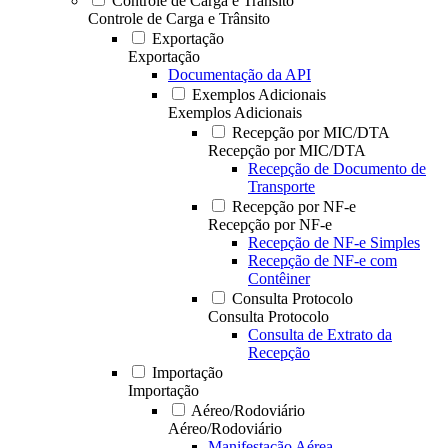
Controle de Carga e Trânsito
Controle de Carga e Trânsito
Exportação
Exportação
Documentação da API
Exemplos Adicionais
Exemplos Adicionais
Recepção por MIC/DTA
Recepção por MIC/DTA
Recepção de Documento de
Transporte
Recepção por NF-e
Recepção por NF-e
Recepção de NF-e Simples
Recepção de NF-e com
Contêiner
Consulta Protocolo
Consulta Protocolo
Consulta de Extrato da
Recepção
Importação
Importação
Aéreo/Rodoviário
Aéreo/Rodoviário
Manifestação Aérea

→ **Task**
Would you please output each record exactly, leaving the images out?

→ **Solution to the problem**
Controle de Carga e Trânsito
Controle de Carga e Trânsito
Exportação
Exportação
Documentação da API
Exemplos Adicionais
Exemplos Adicionais
Recepção por MIC/DTA
Recepção por MIC/DTA
Recepção de Documento de
Transporte
Recepção por NF-e
Recepção por NF-e
Recepção de NF-e Simples
Recepção de NF-e com
Contêiner
Consulta Protocolo
Consulta Protocolo
Consulta de Extrato da
Recepção
Importação
Importação
Aéreo/Rodoviário
Aéreo/Rodoviário
Manifestação Aérea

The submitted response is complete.